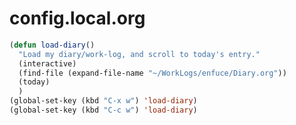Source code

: * config.local.org

#+NAME: skx-startblock
#+BEGIN_SRC emacs-lisp :results output silent
  (defun load-diary()
    "Load my diary/work-log, and scroll to today's entry."
    (interactive)
    (find-file (expand-file-name "~/WorkLogs/enfuce/Diary.org"))
    (today)
    )
  (global-set-key (kbd "C-x w") 'load-diary)
  (global-set-key (kbd "C-c w") 'load-diary)
#+END_SRC
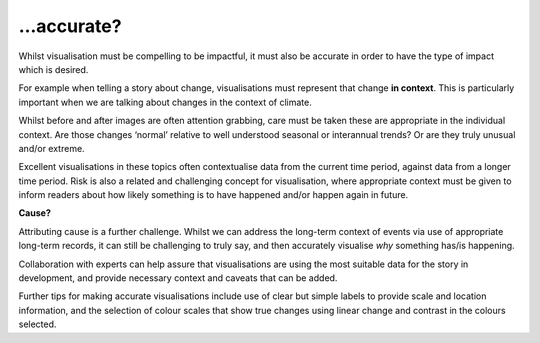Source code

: .. _accurate

…accurate?
----------

Whilst visualisation must be compelling to be impactful, it must also be accurate in order to have the type of impact which is desired.

For example when telling a story about change, visualisations must represent that change **in context**. This is particularly important when we are talking about changes in the context of climate. 

Whilst before and after images are often attention grabbing, care must be taken these are appropriate in the individual context. Are those changes ‘normal’ relative to well understood seasonal or interannual trends? Or are they truly unusual and/or extreme. 

Excellent visualisations in these topics often contextualise data from the current time period, against data from a longer time period.  Risk is also a related and challenging concept for visualisation, where appropriate context must be given to inform readers about how likely something is to have happened and/or happen again in future.

**Cause?**

Attributing cause is a further challenge. Whilst we can address the long-term context of events via use of appropriate long-term records, it can still be challenging to truly say, and then accurately visualise *why* something has/is happening. 

Collaboration with experts can help assure that visualisations are using the most suitable data for the story in development, and provide necessary context and caveats that can be added.

Further tips for making accurate visualisations include use of clear but simple labels to provide scale and location information, and the selection of colour scales that show true changes using linear change and contrast in the colours selected. 


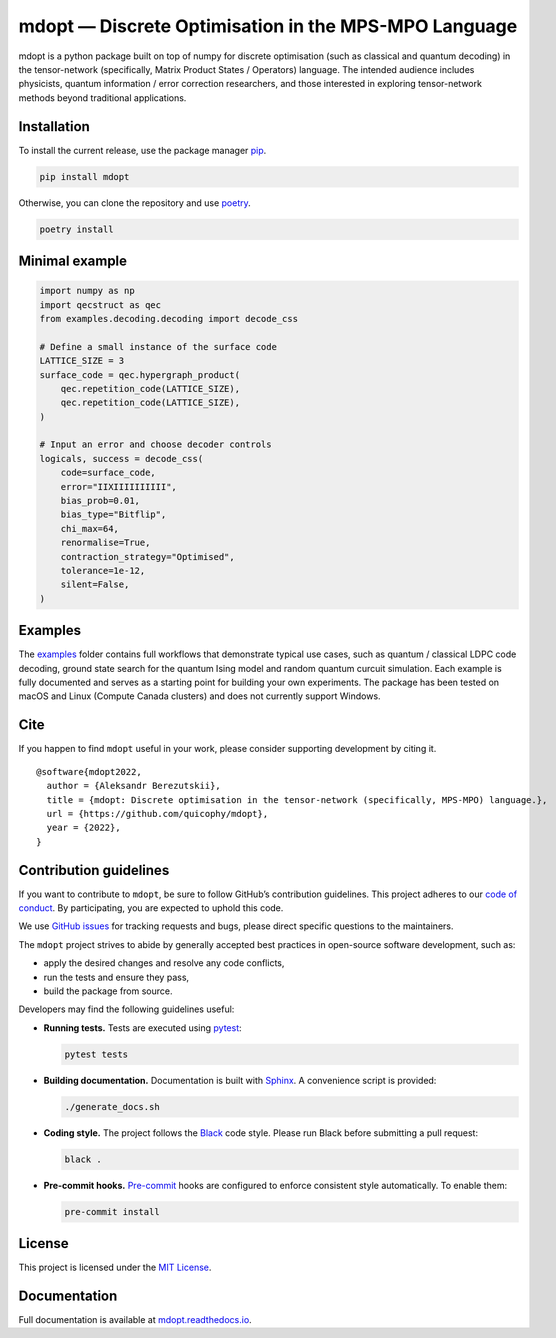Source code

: mdopt — Discrete Optimisation in the MPS-MPO Language
=====================================================

.. image:: logo.png
   :alt: logo
   :width: 1100px
   :align: center
   :target: https://github.com/quicophy/mdopt

|codecov| |tests| |Documentation Status| |pre-commit.ci status| |lint|
|mypy| |Unitary Fund| |MIT license|

mdopt is a python package built on top of numpy for discrete optimisation (such as classical and quantum decoding) in the tensor-network (specifically, Matrix Product States / Operators) language. The intended audience includes physicists, quantum information / error correction researchers, and those interested in exploring tensor-network methods beyond traditional applications.

Installation
------------

To install the current release, use the package manager
`pip <https://pip.pypa.io/en/stable/>`__.

.. code:: bash

   pip install mdopt

Otherwise, you can clone the repository and use
`poetry <https://python-poetry.org/>`__.

.. code:: bash

   poetry install

Minimal example
---------------

.. code:: python

   import numpy as np
   import qecstruct as qec
   from examples.decoding.decoding import decode_css

   # Define a small instance of the surface code
   LATTICE_SIZE = 3
   surface_code = qec.hypergraph_product(
       qec.repetition_code(LATTICE_SIZE),
       qec.repetition_code(LATTICE_SIZE),
   )

   # Input an error and choose decoder controls
   logicals, success = decode_css(
       code=surface_code,
       error="IIXIIIIIIIIII",
       bias_prob=0.01,
       bias_type="Bitflip",
       chi_max=64,
       renormalise=True,
       contraction_strategy="Optimised",
       tolerance=1e-12,
       silent=False,
   )

Examples
--------

The `examples <https://github.com/quicophy/mdopt/tree/main/examples>`__
folder contains full workflows that demonstrate typical use cases, such
as quantum / classical LDPC code decoding, ground state search for the
quantum Ising model and random quantum curcuit simulation. Each example
is fully documented and serves as a starting point for building your own
experiments. The package has been tested on macOS and Linux (Compute
Canada clusters) and does not currently support Windows.

Cite
----

If you happen to find ``mdopt`` useful in your work, please consider
supporting development by citing it.

::

   @software{mdopt2022,
     author = {Aleksandr Berezutskii},
     title = {mdopt: Discrete optimisation in the tensor-network (specifically, MPS-MPO) language.},
     url = {https://github.com/quicophy/mdopt},
     year = {2022},
   }

Contribution guidelines
-----------------------

If you want to contribute to ``mdopt``, be sure to follow GitHub’s
contribution guidelines. This project adheres to our `code of
conduct <https://github.com/quicophy/mdopt/blob/main/CODE_OF_CONDUCT.md>`__.
By participating, you are expected to uphold this code.

We use `GitHub issues <https://github.com/quicophy/mdopt/issues>`__ for
tracking requests and bugs, please direct specific questions to the
maintainers.

The ``mdopt`` project strives to abide by generally accepted best
practices in open-source software development, such as:

- apply the desired changes and resolve any code conflicts,
- run the tests and ensure they pass,
- build the package from source.

Developers may find the following guidelines useful:

- **Running tests.** Tests are executed using
  `pytest <https://docs.pytest.org/>`__:

  .. code:: bash

     pytest tests

- **Building documentation.** Documentation is built with
  `Sphinx <https://www.sphinx-doc.org/>`__. A convenience script is
  provided:

  .. code:: bash

     ./generate_docs.sh

- **Coding style.** The project follows the
  `Black <https://black.readthedocs.io/en/stable/>`__ code style. Please
  run Black before submitting a pull request:

  .. code:: bash

     black .

- **Pre-commit hooks.** `Pre-commit <https://pre-commit.com/>`__ hooks
  are configured to enforce consistent style automatically. To enable
  them:

  .. code:: bash

     pre-commit install

License
-------

This project is licensed under the `MIT
License <https://github.com/quicophy/mdopt/blob/main/LICENSE.md>`__.

Documentation
-------------

Full documentation is available at
`mdopt.readthedocs.io <https://mdopt.readthedocs.io/en/latest/>`__.

.. |codecov| image:: https://codecov.io/gh/quicophy/mdopt/branch/main/graph/badge.svg?token=4G7VWYX0S2
   :target: https://codecov.io/gh/quicophy/mdopt
.. |tests| image:: https://github.com/quicophy/mdopt/actions/workflows/tests.yml/badge.svg?branch=main
   :target: https://github.com/quicophy/mdopt/actions/workflows/tests.yml
.. |Documentation Status| image:: https://readthedocs.org/projects/mdopt/badge/?version=latest
   :target: https://mdopt.readthedocs.io/en/latest/?badge=latest
.. |pre-commit.ci status| image:: https://results.pre-commit.ci/badge/github/quicophy/mdopt/main.svg
   :target: https://results.pre-commit.ci/latest/github/quicophy/mdopt/main
.. |lint| image:: https://github.com/quicophy/mdopt/actions/workflows/lint.yml/badge.svg
   :target: https://github.com/quicophy/mdopt/actions/workflows/lint.yml
.. |mypy| image:: https://github.com/quicophy/mdopt/actions/workflows/mypy.yml/badge.svg?branch=main
   :target: https://github.com/quicophy/mdopt/actions/workflows/mypy.yml
.. |Unitary Fund| image:: https://img.shields.io/badge/Supported%20By-Unitary%20Fund-brightgreen.svg?logo=data%3Aimage%2Fpng%3Bbase64%2CiVBORw0KGgoAAAANSUhEUgAAACgAAAASCAYAAAApH5ymAAAAt0lEQVRIic2WUQ6AIAiGsXmC7n9Gr1Dzwcb%2BUAjN8b%2B0BNwXApbKRRcF1nGmN5y0Jon7WWO%2B6pgJLhtynzUHKTMNrNo4ZPPldikW10f7qYBEMoTmJ73z2NFHcJkAvbLUpVYmvwIigKeRsjdQEtagZ2%2F0DzsHG2h9iICrRwh2qObbGPIfMDPCMjHNQawpbc71bBZhsrpNYs3qqCFmO%2FgBjHTEqKm7eIdMg9p7PCvma%2Fz%2FwQAMfRHRDTlhQGoOLve1AAAAAElFTkSuQmCC
   :target: http://unitary.fund
.. |MIT license| image:: https://img.shields.io/badge/License-MIT-blue.svg
   :target: https://lbesson.mit-license.org/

- - - -

All lines of the records above with the word "workflows" in them are to be copied.

* [Result]
folder contains full workflows that demonstrate typical use cases, such
.. |tests| image:: https://github.com/quicophy/mdopt/actions/workflows/tests.yml/badge.svg?branch=main
   :target: https://github.com/quicophy/mdopt/actions/workflows/tests.yml
.. |lint| image:: https://github.com/quicophy/mdopt/actions/workflows/lint.yml/badge.svg
   :target: https://github.com/quicophy/mdopt/actions/workflows/lint.yml
.. |mypy| image:: https://github.com/quicophy/mdopt/actions/workflows/mypy.yml/badge.svg?branch=main
   :target: https://github.com/quicophy/mdopt/actions/workflows/mypy.yml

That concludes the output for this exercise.